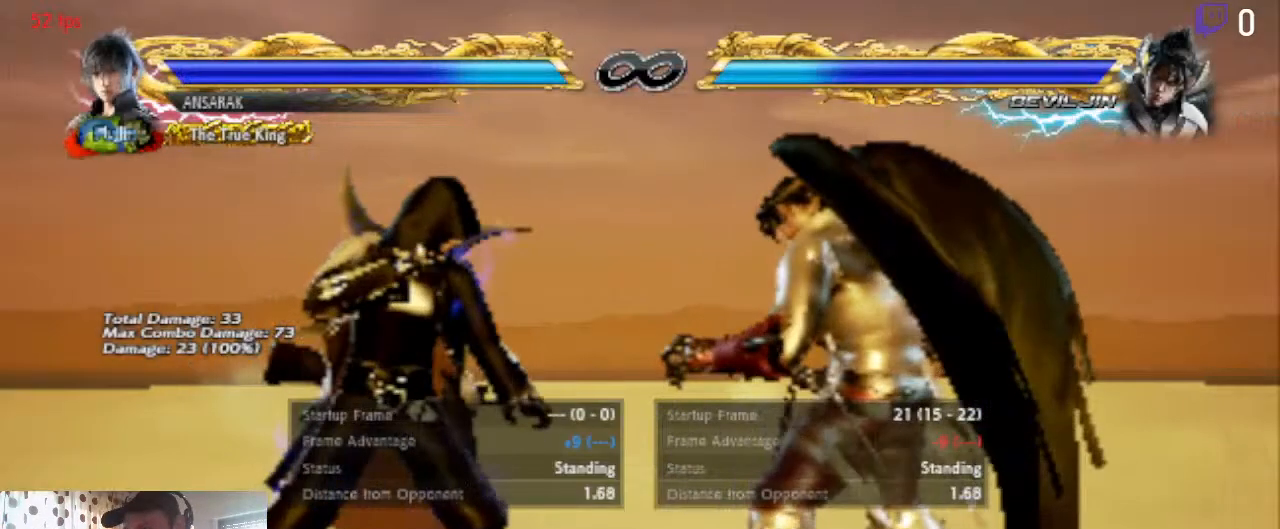
Gameplay with a controller (Xbox layout); each line is a JSON object with the inputs held at the frame after it. "events" lists button and stick changes between this image and that frame as [ms after this image, input, new state], when the widget could be followed in between. Not read: SELECT.
{"buttons": [], "left_stick": "center", "right_stick": "center", "events": []}
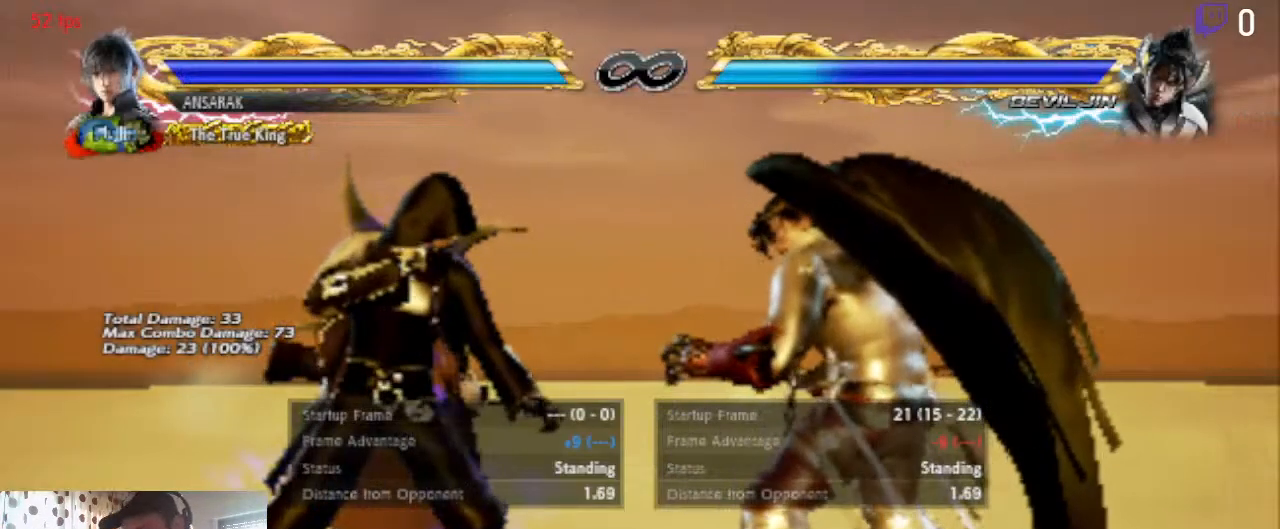
{"buttons": ["DPAD_LEFT"], "left_stick": "center", "right_stick": "center", "events": [[433, "DPAD_LEFT", "down"]]}
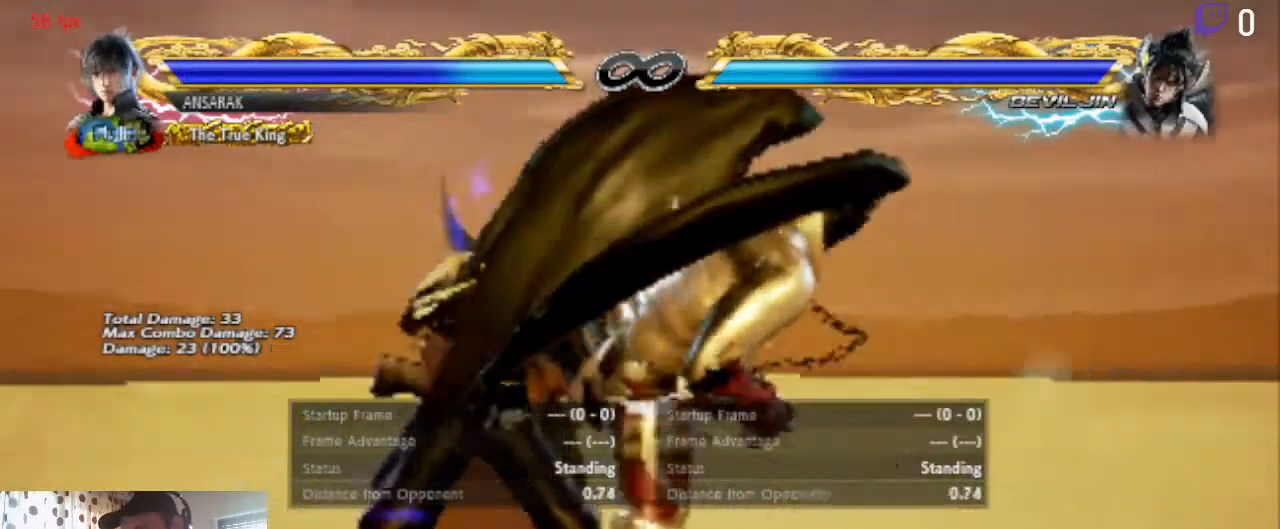
{"buttons": ["DPAD_LEFT"], "left_stick": "center", "right_stick": "center", "events": [[367, "X", "down"], [467, "X", "up"]]}
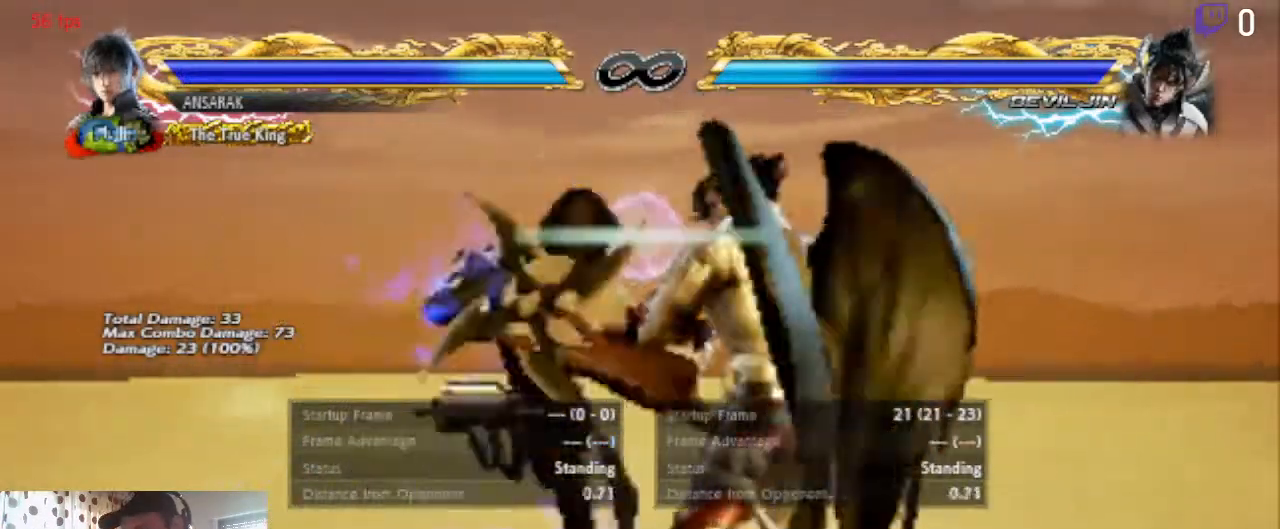
{"buttons": [], "left_stick": "center", "right_stick": "center", "events": [[66, "Y", "down"], [133, "Y", "up"], [500, "DPAD_LEFT", "up"]]}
··········
BRIEF
Whenever the word "down" shows up in a line of the entries, copy that line.

REPLY
{"buttons": ["DPAD_LEFT"], "left_stick": "center", "right_stick": "center", "events": [[433, "DPAD_LEFT", "down"]]}
{"buttons": ["DPAD_LEFT"], "left_stick": "center", "right_stick": "center", "events": [[367, "X", "down"], [467, "X", "up"]]}
{"buttons": [], "left_stick": "center", "right_stick": "center", "events": [[66, "Y", "down"], [133, "Y", "up"], [500, "DPAD_LEFT", "up"]]}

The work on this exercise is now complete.